Gina fends off the advances of Paul Millington, not wanting to hurt him she lets him down gently. Gina then raises the issue of her sexuality, after she begins a relationship with Emily. When she comes out Sol is upset that she did not tell him sooner. Gina manages to secure a position with the magazine. Jill is later diagnosed with a brain tumour and later dies. This affects Gina's relationship with Emily. They begin to fight more and they cannot manage to be in each other's company. Emily has an affair and Gina ends their relationship when she finds out the truth. She moves back in with her step-father Jack. Gina then begins to fail at college and quits. She moves to China to work in an orphanage, wanting to make her mother proud of her.

==Reception==
Brent was nominated for "Sexiest Female" at the 2001 British Soap Awards, for her portrayal. Merle Brown of the Daily Record has been critical of Gina. Initially enjoying her storylines, she grew tired of the character. She said that The Patrick family became a mess and said Hollyoaks was "unmissable" when Gina suffered an identity crisis. When Gina lost the college election because of her sexuality, Brown said that it was "not nice" but added that it was probably true. She later became annoyed that Gina and Emily began fighting. She branded the storyline as "nonsense" and questioned why they ever bothered to begin a relationship. She later said they "spend most of their life fighting" and jested that blokes would much prefer them to do it "naked in mud." By 2001, Brown could not stand to watch Gina any longer. She said she hoped she would leave with Sol or be murdered by pimp Steve. Vicky Spavin from Daily Record believed that Brent had "a great figure" but Gina's style does not "do her justice" because she is "all lip studs and scraped back hair".

In the book The media : an introduction, Adam Briggs and Paul Cobley said that by 2001 homosexual relationships in soap opera were no longer a novelty.
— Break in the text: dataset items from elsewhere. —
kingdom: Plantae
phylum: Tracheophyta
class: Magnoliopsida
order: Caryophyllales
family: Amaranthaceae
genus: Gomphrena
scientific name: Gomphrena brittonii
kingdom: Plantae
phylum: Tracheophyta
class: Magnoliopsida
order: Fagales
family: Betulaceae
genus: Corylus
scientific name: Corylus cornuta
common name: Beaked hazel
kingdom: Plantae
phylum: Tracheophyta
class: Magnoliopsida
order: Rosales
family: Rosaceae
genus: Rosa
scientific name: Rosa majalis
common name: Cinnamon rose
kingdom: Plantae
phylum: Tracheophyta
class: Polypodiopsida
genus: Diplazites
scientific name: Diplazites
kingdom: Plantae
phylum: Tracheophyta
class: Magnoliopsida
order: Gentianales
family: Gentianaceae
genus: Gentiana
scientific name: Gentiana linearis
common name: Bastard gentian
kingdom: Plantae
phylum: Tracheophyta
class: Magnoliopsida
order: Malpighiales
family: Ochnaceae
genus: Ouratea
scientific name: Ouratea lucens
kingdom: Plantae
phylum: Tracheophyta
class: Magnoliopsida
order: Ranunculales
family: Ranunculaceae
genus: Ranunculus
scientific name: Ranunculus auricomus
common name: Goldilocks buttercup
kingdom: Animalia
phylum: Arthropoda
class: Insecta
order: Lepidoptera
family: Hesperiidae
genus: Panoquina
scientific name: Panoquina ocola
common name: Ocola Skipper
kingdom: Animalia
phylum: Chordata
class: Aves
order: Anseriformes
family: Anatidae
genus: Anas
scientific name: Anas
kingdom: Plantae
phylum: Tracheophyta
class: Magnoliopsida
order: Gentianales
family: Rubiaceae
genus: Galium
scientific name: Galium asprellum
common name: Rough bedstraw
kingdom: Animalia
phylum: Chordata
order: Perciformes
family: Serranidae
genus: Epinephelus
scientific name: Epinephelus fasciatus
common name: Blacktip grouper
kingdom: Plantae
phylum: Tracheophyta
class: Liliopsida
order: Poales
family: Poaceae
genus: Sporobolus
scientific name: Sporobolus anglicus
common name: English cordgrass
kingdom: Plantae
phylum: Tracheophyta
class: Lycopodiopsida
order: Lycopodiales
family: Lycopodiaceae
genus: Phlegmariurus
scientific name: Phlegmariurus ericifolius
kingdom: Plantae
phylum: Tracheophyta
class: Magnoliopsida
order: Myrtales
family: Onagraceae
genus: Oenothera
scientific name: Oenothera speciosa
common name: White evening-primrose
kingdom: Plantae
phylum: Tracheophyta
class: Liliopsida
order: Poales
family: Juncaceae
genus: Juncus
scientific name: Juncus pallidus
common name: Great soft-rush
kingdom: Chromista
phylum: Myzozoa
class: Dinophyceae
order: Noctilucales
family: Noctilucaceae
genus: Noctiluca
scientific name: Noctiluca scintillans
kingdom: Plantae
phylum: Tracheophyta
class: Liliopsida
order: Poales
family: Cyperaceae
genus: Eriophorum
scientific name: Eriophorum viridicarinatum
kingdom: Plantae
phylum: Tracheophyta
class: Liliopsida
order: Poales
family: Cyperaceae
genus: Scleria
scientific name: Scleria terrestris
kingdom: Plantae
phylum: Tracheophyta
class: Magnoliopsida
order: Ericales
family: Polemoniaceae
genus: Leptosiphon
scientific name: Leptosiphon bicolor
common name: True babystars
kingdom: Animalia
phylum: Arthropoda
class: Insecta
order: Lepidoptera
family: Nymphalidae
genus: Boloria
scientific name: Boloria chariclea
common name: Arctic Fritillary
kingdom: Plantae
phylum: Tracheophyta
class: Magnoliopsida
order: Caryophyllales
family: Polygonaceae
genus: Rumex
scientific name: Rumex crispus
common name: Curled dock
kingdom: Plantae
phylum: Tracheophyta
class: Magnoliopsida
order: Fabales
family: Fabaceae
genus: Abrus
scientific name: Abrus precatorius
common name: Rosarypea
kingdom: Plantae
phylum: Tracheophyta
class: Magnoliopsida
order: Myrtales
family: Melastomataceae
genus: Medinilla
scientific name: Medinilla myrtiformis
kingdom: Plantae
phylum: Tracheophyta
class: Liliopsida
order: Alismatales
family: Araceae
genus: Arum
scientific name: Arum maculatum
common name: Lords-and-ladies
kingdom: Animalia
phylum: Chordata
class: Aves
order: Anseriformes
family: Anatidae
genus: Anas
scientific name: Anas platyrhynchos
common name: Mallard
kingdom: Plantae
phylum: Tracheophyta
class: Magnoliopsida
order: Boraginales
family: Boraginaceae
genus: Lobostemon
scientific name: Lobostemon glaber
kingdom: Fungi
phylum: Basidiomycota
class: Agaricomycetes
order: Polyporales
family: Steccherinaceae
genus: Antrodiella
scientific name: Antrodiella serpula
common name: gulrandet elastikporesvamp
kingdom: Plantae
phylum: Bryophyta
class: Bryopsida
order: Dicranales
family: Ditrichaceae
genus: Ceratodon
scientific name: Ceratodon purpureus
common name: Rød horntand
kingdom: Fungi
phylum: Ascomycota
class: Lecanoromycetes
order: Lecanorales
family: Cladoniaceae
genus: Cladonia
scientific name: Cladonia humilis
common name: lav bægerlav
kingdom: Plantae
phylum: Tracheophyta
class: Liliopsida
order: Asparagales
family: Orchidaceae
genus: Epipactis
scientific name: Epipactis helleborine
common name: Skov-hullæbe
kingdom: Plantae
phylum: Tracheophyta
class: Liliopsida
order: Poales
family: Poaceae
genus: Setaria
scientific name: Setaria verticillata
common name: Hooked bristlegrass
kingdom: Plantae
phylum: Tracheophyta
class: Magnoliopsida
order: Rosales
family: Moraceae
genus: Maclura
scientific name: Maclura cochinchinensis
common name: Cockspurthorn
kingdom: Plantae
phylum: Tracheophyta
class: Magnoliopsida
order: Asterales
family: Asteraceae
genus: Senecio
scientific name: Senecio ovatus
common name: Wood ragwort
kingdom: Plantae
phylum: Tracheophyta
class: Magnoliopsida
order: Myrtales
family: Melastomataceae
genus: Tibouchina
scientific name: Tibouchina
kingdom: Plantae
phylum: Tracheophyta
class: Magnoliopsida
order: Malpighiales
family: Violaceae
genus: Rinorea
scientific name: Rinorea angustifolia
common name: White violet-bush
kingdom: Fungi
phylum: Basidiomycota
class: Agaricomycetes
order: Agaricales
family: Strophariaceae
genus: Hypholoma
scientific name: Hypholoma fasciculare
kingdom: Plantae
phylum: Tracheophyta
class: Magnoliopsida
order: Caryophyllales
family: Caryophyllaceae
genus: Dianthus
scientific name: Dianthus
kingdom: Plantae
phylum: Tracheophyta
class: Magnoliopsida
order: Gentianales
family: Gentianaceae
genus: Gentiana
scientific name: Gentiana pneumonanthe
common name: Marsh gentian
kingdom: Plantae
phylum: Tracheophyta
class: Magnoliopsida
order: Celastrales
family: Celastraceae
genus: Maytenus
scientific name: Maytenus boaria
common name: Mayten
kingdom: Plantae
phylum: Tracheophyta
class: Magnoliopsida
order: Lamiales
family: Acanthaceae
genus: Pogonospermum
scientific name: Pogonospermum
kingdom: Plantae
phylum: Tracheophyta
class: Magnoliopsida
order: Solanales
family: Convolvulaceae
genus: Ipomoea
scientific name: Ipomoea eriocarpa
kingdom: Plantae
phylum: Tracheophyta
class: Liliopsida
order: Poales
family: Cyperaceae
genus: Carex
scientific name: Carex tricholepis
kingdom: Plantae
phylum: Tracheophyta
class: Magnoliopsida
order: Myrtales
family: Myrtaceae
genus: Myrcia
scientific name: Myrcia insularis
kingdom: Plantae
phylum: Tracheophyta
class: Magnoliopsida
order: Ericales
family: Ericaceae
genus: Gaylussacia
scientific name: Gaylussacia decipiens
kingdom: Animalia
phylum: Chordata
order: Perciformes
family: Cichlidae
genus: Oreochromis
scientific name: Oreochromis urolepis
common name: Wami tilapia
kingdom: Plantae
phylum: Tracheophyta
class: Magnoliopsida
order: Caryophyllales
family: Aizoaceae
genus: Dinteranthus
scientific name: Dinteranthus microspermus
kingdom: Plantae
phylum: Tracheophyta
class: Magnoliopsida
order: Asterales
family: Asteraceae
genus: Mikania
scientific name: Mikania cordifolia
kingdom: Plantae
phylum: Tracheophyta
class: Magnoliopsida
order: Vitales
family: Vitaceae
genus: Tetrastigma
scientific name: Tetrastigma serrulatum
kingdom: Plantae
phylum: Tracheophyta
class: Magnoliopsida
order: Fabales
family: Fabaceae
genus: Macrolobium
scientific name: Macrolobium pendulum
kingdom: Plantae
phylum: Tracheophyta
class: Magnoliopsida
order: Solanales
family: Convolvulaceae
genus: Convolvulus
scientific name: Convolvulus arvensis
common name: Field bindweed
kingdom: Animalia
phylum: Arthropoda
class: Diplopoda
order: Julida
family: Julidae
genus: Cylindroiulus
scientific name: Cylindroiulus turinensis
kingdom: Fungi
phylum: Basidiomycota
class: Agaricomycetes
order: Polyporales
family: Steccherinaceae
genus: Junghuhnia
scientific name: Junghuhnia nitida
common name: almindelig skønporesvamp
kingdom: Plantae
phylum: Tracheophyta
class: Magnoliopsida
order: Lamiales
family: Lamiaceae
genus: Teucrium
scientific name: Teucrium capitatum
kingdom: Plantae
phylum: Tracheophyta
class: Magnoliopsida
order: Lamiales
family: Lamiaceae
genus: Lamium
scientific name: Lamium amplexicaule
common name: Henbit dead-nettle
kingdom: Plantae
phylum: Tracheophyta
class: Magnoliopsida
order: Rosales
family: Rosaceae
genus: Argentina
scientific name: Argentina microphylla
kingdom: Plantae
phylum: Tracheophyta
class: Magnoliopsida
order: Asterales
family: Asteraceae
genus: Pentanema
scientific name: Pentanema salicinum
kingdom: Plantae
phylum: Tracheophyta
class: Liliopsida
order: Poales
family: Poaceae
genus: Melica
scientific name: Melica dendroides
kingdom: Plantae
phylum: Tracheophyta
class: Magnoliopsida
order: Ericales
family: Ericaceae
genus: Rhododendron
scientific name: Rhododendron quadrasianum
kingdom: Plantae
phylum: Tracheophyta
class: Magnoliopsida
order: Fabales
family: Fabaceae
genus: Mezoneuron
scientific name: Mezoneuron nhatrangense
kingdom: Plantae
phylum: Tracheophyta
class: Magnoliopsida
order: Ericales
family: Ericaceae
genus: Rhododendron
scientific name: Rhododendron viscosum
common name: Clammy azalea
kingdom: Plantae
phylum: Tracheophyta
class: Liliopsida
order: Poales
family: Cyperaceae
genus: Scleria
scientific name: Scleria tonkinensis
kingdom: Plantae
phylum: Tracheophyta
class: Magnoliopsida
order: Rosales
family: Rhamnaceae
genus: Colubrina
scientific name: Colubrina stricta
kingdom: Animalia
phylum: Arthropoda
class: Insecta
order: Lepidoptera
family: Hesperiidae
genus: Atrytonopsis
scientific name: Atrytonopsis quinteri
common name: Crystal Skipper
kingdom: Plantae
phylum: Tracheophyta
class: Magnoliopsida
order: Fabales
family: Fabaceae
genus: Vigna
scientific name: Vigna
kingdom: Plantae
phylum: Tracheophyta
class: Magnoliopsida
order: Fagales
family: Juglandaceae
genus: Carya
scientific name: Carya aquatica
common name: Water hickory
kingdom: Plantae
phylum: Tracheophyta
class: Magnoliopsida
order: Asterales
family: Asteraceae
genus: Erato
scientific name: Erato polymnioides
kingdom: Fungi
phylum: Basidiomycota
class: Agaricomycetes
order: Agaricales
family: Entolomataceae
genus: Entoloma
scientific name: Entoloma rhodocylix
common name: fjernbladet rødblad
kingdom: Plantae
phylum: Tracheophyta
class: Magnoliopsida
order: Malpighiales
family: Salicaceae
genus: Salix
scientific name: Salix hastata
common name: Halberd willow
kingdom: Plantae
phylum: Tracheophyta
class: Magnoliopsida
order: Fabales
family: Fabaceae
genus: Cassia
They said Gina and Emily's relationship was a notable example. All About Soap's Karen Dunn opined that Gina "really hasn't had much luck of late. What with her mother dying of cancer, being kidnapped by the evil Steve, her brother Sol fleeing the country... and now the Hollyoaker has found out that Emily, her long-term girlfriend, has cheated on her." Soaplife's Genower assessed that Brent was different to the "piercings and moodiness" of Gina, noting that 1999 was a bad year for the character. She branded Gina a "temperamental teenager" who has had "more than her fair share of gloomy moments."